- _DATA PROVIDED_

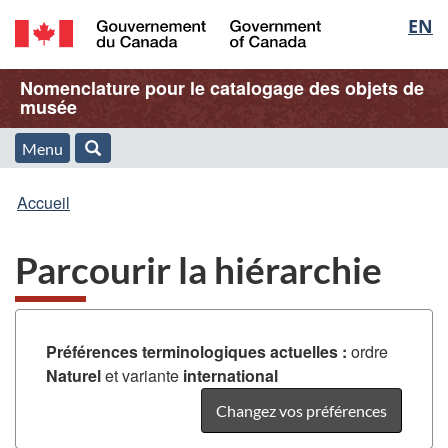
Sélec
EN
Passer
Passer
Passer
au
à
à
de
/
contenu
« À
la
Nom
Nomenclature pour le catalogage des objets de
Government
principal
propos
version
musée
la
of
de
HTML
de
Canada
cette
simplifiée
Menu
langu
Menu
Rechercher
application
l'application
Vous
Web »
et
Accueil
Web
êtes
recherche
Parcourir la hiérarchie
ici
:
Préférences terminologiques actuelles :
ordre
Naturel
et variante
international
Changez vos préférences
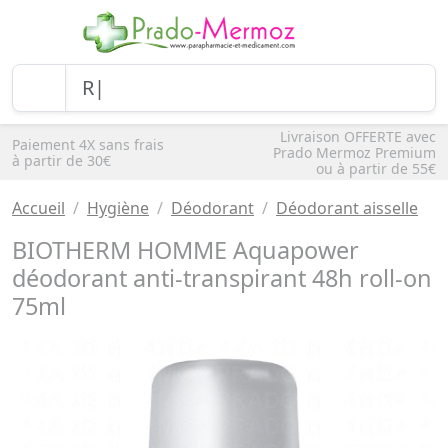
Livraison OFFERTE avec
Paiement 4X sans frais
Prado Mermoz Premium
à partir de 30€
ou à partir de 55€
Accueil
Hygiène
Déodorant
Déodorant aisselle
BIOTHERM HOMME Aquapower
déodorant anti-transpirant 48h roll-on
75ml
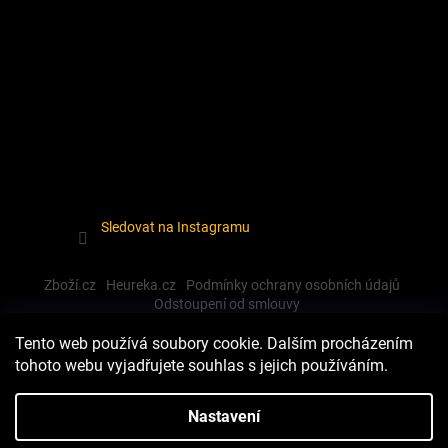
Sledovat na Instagramu
Zboží.cz
Heureka.cz
Podmínky ochrany osobních údajů
Odstoupení od smlouvy
Tento web používá soubory cookie. Dalším procházením
tohoto webu vyjadřujete souhlas s jejich používáním.
Vytvořil Shoptet
Nastavení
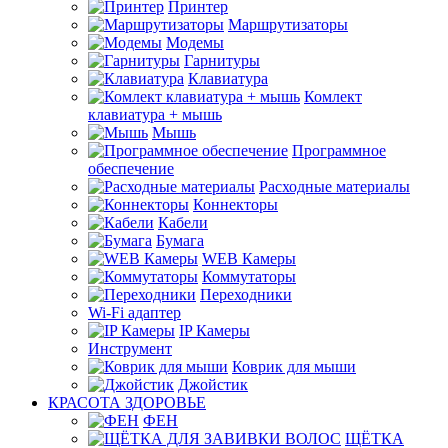
Принтер
Маршрутизаторы
Модемы
Гарнитуры
Клавиатура
Комлект
клавиатура + мышь
Мышь
Программное
обеспечение
Расходные материалы
Коннекторы
Кабели
Бумага
WEB Камеры
Коммутаторы
Переходники
Wi-Fi адаптер
IP Камеры
Инструмент
Коврик для мыши
Джойстик
КРАСОТА ЗДОРОВЬЕ
ФЕН
ЩЁТКА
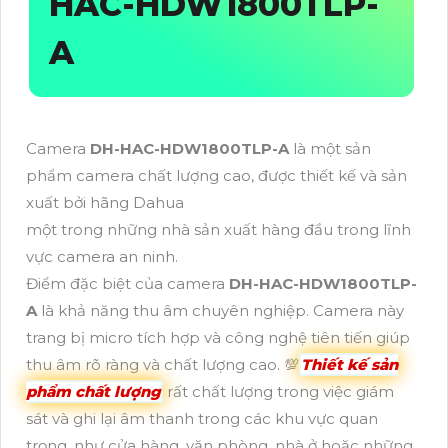
HAC-HDW1800TLP-
A
Camera
DH-HAC-HDW1800TLP-A
là một sản
phẩm camera chất lượng cao, được thiết kế và sản
xuất bởi hãng Dahua
một trong những nhà sản xuất hàng đầu trong lĩnh
vực camera an ninh.
Điểm đặc biệt của camera
DH-HAC-HDW1800TLP-
A
là khả năng thu âm chuyên nghiệp. Camera này
trang bị micro tích hợp và công nghệ tiên tiến giúp
thu âm rõ ràng và chất lượng cao. 💯
Thiết kế sản
phẩm chất lượng
rất chất lượng trong việc giám
sát và ghi lại âm thanh trong các khu vực quan
trọng, như cửa hàng, văn phòng, nhà ở hoặc những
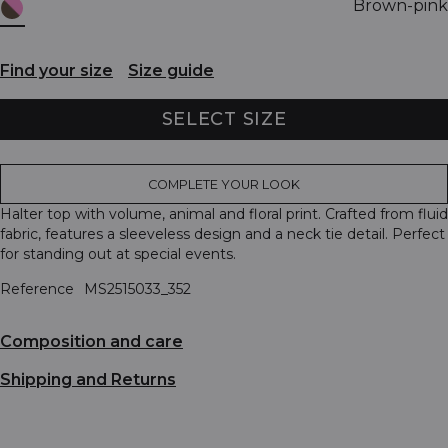
Brown-pink
Find your size
Size guide
SELECT SIZE
COMPLETE YOUR LOOK
Halter top with volume, animal and floral print. Crafted from fluid
fabric, features a sleeveless design and a neck tie detail. Perfect
for standing out at special events.
Reference
MS2515033_352
Composition and care
Shipping and Returns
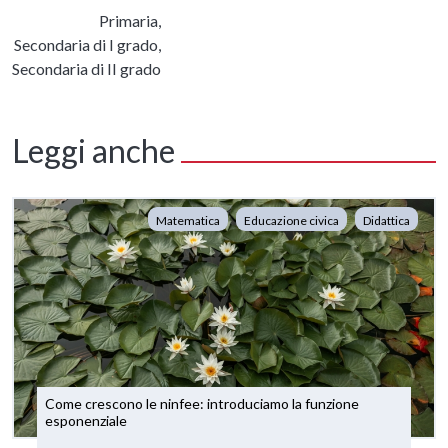
Primaria,
Secondaria di I grado,
Secondaria di II grado
Leggi anche
Matematica
Educazione civica
Didattica
Come crescono le ninfee: introduciamo la funzione
esponenziale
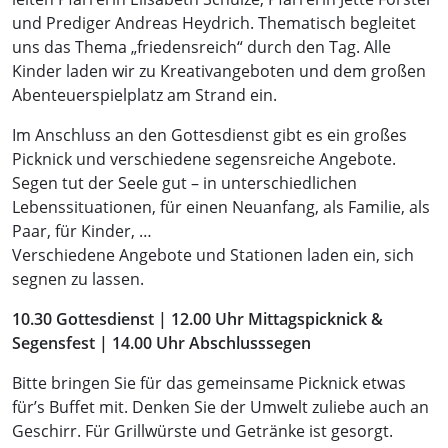
und Prediger Andreas Heydrich. Thematisch begleitet
uns das Thema „friedensreich“ durch den Tag. Alle
Kinder laden wir zu Kreativangeboten und dem großen
Abenteuerspielplatz am Strand ein.
Im Anschluss an den Gottesdienst gibt es ein großes
Picknick und verschiedene segensreiche Angebote.
Segen tut der Seele gut – in unterschiedlichen
Lebenssituationen, für einen Neuanfang, als Familie, als
Paar, für Kinder, …
Verschiedene Angebote und Stationen laden ein, sich
segnen zu lassen.
10.30 Gottesdienst | 12.00 Uhr Mittagspicknick &
Segensfest | 14.00 Uhr
Abschlusssegen
Bitte bringen Sie für das gemeinsame Picknick etwas
für’s Buffet mit. Denken Sie der Umwelt zuliebe auch an
Geschirr. Für Grillwürste und Getränke ist gesorgt.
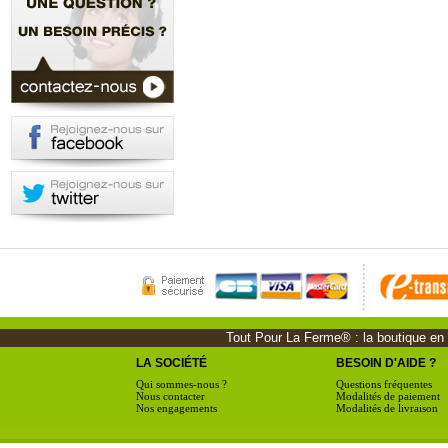
Tout Pour La Ferme® : la boutique en li
LA SOCIÉTÉ
BESOIN D'AIDE ?
Qui sommes-nous ?
Questions fréquentes
Nous contacter
Modalités de paiement
Nos engagements
Modalités de livraison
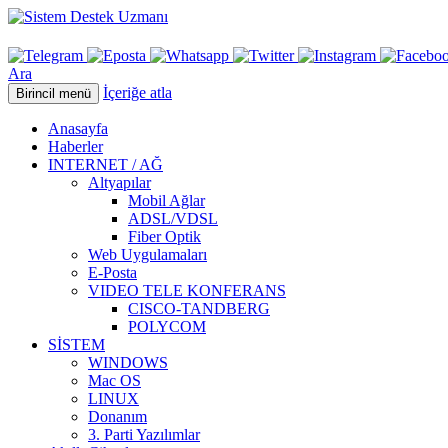
Ara
İçeriğe atla
Birincil menü
Anasayfa
Haberler
INTERNET / AĞ
Altyapılar
Mobil Ağlar
ADSL/VDSL
Fiber Optik
Web Uygulamaları
E-Posta
VIDEO TELE KONFERANS
CISCO-TANDBERG
POLYCOM
SİSTEM
WINDOWS
Mac OS
LINUX
Donanım
3. Parti Yazılımlar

- _DIRECTIVE_
Put the material from its start through the line containing "trọng, như cửa", inclusive, into a Markdown table with the columns Row and Line, giving each line a row number and skipping blank lines. Leave the pictures out.

- _RESULT OF THE TASK_
| Row | Line |
|---|---|
| 1 | Sélec |
| 2 | EN |
| 3 | Passer |
| 4 | Passer |
| 5 | Passer |
| 6 | au |
| 7 | à |
| 8 | à |
| 9 | de |
| 10 | / |
| 11 | contenu |
| 12 | « À |
| 13 | la |
| 14 | Nom |
| 15 | Nomenclature pour le catalogage des objets de |
| 16 | Government |
| 17 | principal |
| 18 | propos |
| 19 | version |
| 20 | musée |
| 21 | la |
| 22 | of |
| 23 | de |
| 24 | HTML |
| 25 | de |
| 26 | Canada |
| 27 | cette |
| 28 | simplifiée |
| 29 | Menu |
| 30 | langu |
| 31 | Menu |
| 32 | Rechercher |
| 33 | application |
| 34 | l'application |
| 35 | Vous |
| 36 | Web » |
| 37 | et |
| 38 | Accueil |
| 39 | Web |
| 40 | êtes |
| 41 | recherche |
| 42 | Parcourir la hiérarchie |
| 43 | ici |
| 44 | : |
| 45 | Préférences terminologiques actuelles : |
| 46 | ordre |
| 47 | Naturel |
| 48 | et variante |
| 49 | international |
| 50 | Changez vos préférences |
| 51 | Livraison OFFERTE avec |
| 52 | Paiement 4X sans frais |
| 53 | Prado Mermoz Premium |
| 54 | à partir de 30€ |
| 55 | ou à partir de 55€ |
| 56 | Accueil |
| 57 | Hygiène |
| 58 | Déodorant |
| 59 | Déodorant aisselle |
| 60 | BIOTHERM HOMME Aquapower |
| 61 | déodorant anti-transpirant 48h roll-on |
| 62 | 75ml |
| 63 | Sledovat na Instagramu |
| 64 | Zboží.cz |
| 65 | Heureka.cz |
| 66 | Podmínky ochrany osobních údajů |
| 67 | Odstoupení od smlouvy |
| 68 | Tento web používá soubory cookie. Dalším procházením |
| 69 | tohoto webu vyjadřujete souhlas s jejich používáním. |
| 70 | Vytvořil Shoptet |
| 71 | Nastavení |
| 72 | Принтер |
| 73 | Маршрутизаторы |
| 74 | Модемы |
| 75 | Гарнитуры |
| 76 | Клавиатура |
| 77 | Комлект |
| 78 | клавиатура + мышь |
| 79 | Мышь |
| 80 | Программное |
| 81 | обеспечение |
| 82 | Расходные материалы |
| 83 | Коннекторы |
| 84 | Кабели |
| 85 | Бумага |
| 86 | WEB Камеры |
| 87 | Коммутаторы |
| 88 | Переходники |
| 89 | Wi-Fi адаптер |
| 90 | IP Камеры |
| 91 | Инструмент |
| 92 | Коврик для мыши |
| 93 | Джойстик |
| 94 | КРАСОТА ЗДОРОВЬЕ |
| 95 | ФЕН |
| 96 | ЩЁТКА |
| 97 | HAC-HDW1800TLP- |
| 98 | A |
| 99 | Camera |
| 100 | DH-HAC-HDW1800TLP-A |
| 101 | là một sản |
| 102 | phẩm camera chất lượng cao, được thiết kế và sản |
| 103 | xuất bởi hãng Dahua |
| 104 | một trong những nhà sản xuất hàng đầu trong lĩnh |
| 105 | vực camera an ninh. |
| 106 | Điểm đặc biệt của camera |
| 107 | DH-HAC-HDW1800TLP- |
| 108 | A |
| 109 | là khả năng thu âm chuyên nghiệp. Camera này |
| 110 | trang bị micro tích hợp và công nghệ tiên tiến giúp |
| 111 | thu âm rõ ràng và chất lượng cao. 💯 |
| 112 | Thiết kế sản |
| 113 | phẩm chất lượng |
| 114 | rất chất lượng trong việc giám |
| 115 | sát và ghi lại âm thanh trong các khu vực quan |
| 116 | trọng, như cửa hàng, văn phòng, nhà ở hoặc những |